ZEYTİNBURNULU AUDREY ALANYALI PHİLİP

ZEYTİNBURNULU AUDREY ALANYALI PHİLİP

Türkiye'de mutlu Hollandalı bir Ailenin Hikayesi..

Hollanda’nın, Den Helder şehri bizim Kocaeli nin, Gölcükü konumunda, donanmanın bulunduğu, denizciliğin üssü olan bir şehirdir. Ülkenin kuzeyinde olması ile kısmen daha soğuk, sakin ve çalışmaya gelen Türklerin çok az olduğu bu şehirde, Hollanda Kraliyet bursu kazanıp Denizcilik İşletmesi yüksek lisans için gelen, ilk ve tek Türktüm.

Çok nadir karşılaştığım gurbetçi Türkler, durumuma hem şaşırıyor, hem de gururlanıyorlardı. Aynı evi paylaşmak zorunda kaldığım okul arkadaşlarım, değişik ülkelerden benim gibi burs kazanıp gelmiş yaşıtlarımdı. Malezyadan Samsuddin, Dominik Cumhuriyetinden Ramon Emillio Mella Flores, Perudan Arthura Hernandes.

Verilen Bilgiler:
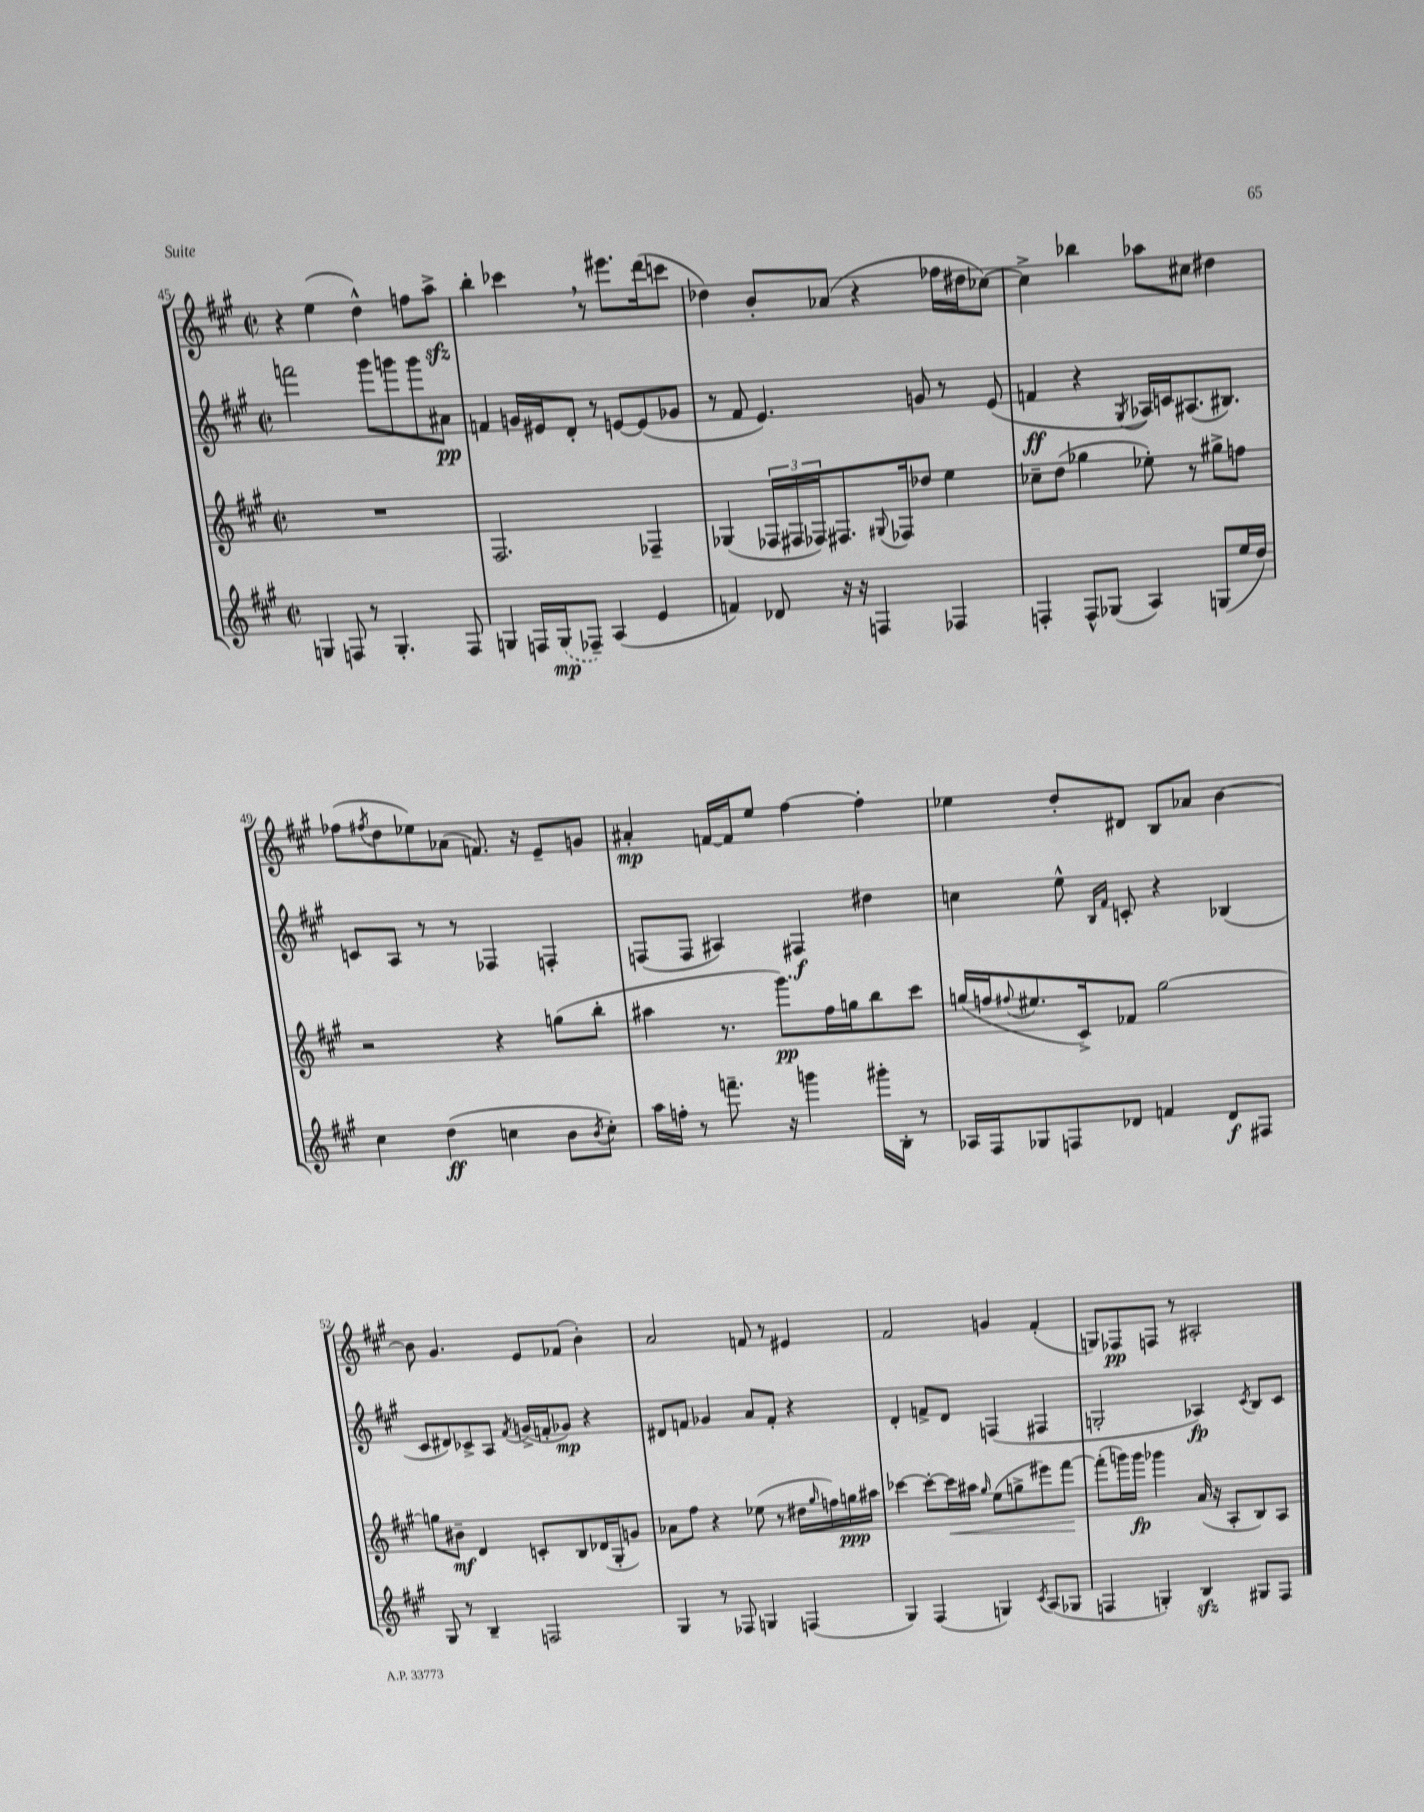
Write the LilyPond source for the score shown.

==

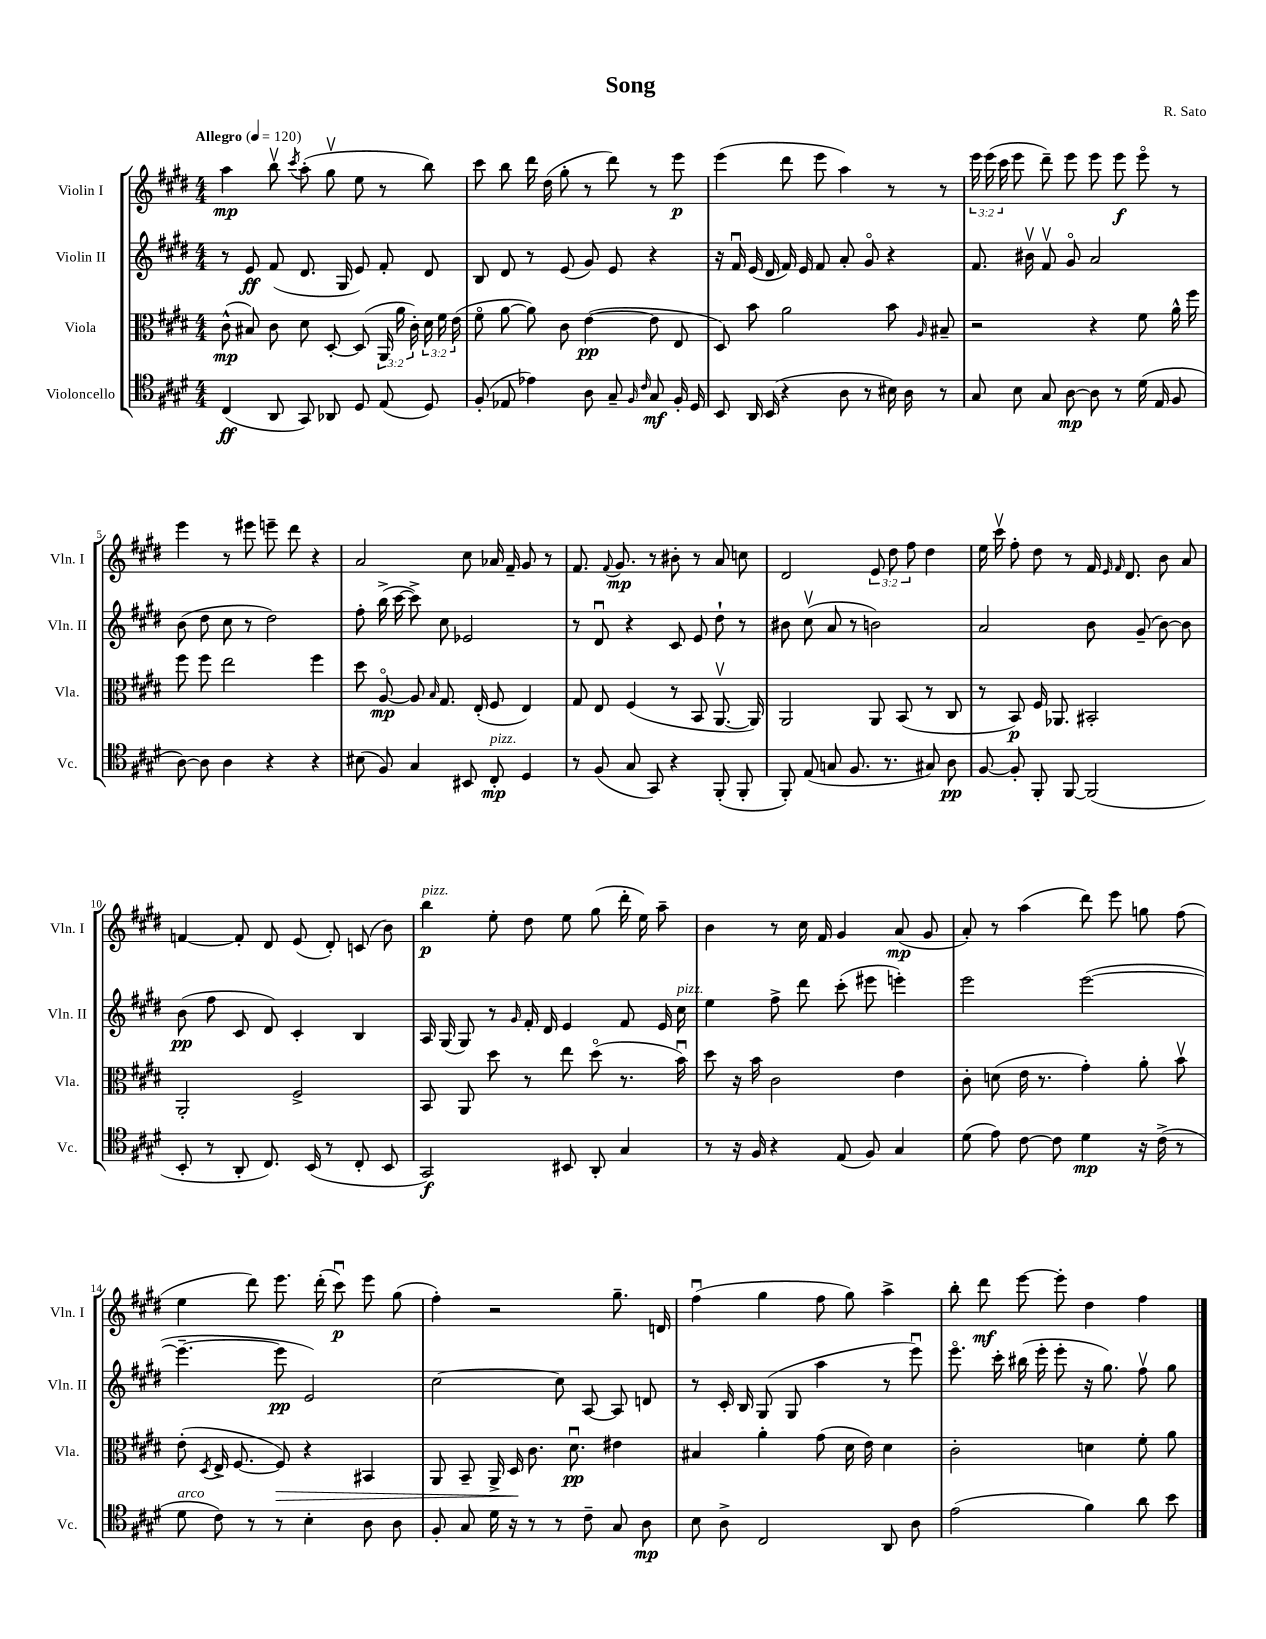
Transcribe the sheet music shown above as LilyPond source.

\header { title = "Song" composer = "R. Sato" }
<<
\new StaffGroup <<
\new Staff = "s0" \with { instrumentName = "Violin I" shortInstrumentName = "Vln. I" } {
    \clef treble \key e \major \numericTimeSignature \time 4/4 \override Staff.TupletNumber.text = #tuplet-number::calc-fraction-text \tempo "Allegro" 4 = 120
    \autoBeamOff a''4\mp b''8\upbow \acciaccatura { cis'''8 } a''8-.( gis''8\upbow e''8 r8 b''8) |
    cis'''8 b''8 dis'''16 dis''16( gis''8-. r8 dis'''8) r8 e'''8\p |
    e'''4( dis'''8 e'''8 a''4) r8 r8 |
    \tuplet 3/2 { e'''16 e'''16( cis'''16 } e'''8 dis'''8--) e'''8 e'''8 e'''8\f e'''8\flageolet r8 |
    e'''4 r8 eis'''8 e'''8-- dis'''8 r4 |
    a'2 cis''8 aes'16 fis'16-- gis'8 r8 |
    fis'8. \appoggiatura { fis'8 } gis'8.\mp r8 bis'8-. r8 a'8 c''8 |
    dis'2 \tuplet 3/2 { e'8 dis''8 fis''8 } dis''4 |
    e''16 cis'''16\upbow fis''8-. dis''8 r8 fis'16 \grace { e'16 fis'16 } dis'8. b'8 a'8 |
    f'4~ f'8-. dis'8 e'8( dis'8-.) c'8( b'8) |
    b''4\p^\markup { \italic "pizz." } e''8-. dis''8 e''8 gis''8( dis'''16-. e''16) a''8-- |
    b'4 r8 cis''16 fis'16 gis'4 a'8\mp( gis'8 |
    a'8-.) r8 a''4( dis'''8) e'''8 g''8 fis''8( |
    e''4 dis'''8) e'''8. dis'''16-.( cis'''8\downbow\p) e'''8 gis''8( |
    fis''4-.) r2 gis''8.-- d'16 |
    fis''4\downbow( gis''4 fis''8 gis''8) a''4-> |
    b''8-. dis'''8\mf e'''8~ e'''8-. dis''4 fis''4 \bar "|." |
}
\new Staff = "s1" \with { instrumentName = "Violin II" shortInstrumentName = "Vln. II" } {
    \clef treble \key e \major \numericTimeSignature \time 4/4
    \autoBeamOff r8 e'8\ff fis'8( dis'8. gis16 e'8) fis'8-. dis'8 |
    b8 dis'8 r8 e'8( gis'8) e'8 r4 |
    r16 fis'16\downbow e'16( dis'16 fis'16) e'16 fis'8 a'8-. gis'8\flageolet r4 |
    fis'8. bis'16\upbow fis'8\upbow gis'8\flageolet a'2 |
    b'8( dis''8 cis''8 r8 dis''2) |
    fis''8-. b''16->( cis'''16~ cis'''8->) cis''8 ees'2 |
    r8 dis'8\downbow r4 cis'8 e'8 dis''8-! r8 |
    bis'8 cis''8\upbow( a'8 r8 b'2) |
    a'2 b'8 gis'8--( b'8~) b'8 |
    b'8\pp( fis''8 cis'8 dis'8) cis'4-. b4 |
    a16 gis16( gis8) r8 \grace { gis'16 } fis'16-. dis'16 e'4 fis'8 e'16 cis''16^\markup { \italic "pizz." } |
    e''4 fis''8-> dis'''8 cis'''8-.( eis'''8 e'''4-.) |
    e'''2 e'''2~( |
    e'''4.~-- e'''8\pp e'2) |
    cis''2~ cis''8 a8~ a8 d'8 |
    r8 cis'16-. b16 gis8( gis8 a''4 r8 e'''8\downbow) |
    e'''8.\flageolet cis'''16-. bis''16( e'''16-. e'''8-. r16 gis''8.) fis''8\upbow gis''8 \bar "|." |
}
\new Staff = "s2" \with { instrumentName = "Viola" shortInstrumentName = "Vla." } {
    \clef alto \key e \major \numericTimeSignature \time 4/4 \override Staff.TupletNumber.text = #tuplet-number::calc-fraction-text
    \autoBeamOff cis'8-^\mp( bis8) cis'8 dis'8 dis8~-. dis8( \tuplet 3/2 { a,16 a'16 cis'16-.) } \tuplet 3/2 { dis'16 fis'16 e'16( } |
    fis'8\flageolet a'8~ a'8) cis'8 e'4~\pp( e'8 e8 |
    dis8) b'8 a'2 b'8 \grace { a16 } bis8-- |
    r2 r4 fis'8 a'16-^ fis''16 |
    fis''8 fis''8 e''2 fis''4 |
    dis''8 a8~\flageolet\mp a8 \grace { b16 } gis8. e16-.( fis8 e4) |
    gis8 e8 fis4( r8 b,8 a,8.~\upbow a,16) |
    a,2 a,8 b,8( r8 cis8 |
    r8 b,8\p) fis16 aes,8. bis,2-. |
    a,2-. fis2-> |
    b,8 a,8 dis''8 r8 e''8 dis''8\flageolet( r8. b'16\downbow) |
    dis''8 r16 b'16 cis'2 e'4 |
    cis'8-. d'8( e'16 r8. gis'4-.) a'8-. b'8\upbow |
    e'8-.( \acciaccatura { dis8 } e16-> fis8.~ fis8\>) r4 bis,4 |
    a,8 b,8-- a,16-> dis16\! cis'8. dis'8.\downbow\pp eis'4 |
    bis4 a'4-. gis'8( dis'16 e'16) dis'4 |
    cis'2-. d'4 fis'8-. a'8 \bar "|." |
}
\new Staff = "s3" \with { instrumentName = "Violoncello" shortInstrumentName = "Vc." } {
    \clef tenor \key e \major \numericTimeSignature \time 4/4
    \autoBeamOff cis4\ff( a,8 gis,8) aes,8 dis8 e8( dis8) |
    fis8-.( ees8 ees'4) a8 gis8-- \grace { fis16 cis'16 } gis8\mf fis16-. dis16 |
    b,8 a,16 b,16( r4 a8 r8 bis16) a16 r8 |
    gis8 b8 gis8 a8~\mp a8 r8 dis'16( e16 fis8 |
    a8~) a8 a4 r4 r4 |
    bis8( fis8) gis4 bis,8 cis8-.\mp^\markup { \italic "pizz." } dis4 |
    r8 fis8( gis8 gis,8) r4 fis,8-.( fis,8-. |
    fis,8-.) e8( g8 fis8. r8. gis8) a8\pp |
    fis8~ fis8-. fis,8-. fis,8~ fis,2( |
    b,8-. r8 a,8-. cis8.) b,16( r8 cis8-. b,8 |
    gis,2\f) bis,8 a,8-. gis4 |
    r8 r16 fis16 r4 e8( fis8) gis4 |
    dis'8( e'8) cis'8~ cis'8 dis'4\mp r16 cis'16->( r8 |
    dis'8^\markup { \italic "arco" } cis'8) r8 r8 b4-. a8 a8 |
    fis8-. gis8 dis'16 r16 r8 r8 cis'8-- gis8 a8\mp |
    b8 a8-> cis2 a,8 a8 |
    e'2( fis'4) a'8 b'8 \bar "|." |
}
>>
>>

Yapılacaklar:
[1] Seçilmiş bölümde "Türkiye'de mutlu Hollandalı" sözcüklerini içeren ifadeyle açılıp "ve tek Türktüm." ile kapanan kısmı olduğu gibi aktarın.
[2] Seçilmiş bölüme göre aşağıdaki soruları yanıtlayın.
(a) Den Helder, Hollanda'nın hangi bölgesinde yer alır?
(b) Anlatıcı Den Helder'e hangi alanda yüksek lisans yapmak için gelmiştir?
(c) Samsuddin hangi ülkedendir?

Alıştırma Çözümleri:
[1]
Türkiye'de mutlu Hollandalı bir Ailenin Hikayesi..

Hollanda’nın, Den Helder şehri bizim Kocaeli nin, Gölcükü konumunda, donanmanın bulunduğu, denizciliğin üssü olan bir şehirdir. Ülkenin kuzeyinde olması ile kısmen daha soğuk, sakin ve çalışmaya gelen Türklerin çok az olduğu bu şehirde, Hollanda Kraliyet bursu kazanıp Denizcilik İşletmesi yüksek lisans için gelen, ilk ve tek Türktüm.

[2]
(a) Ülkenin kuzeyinde.
(b) Denizcilik İşletmesi alanında.
(c) Malezya'dan.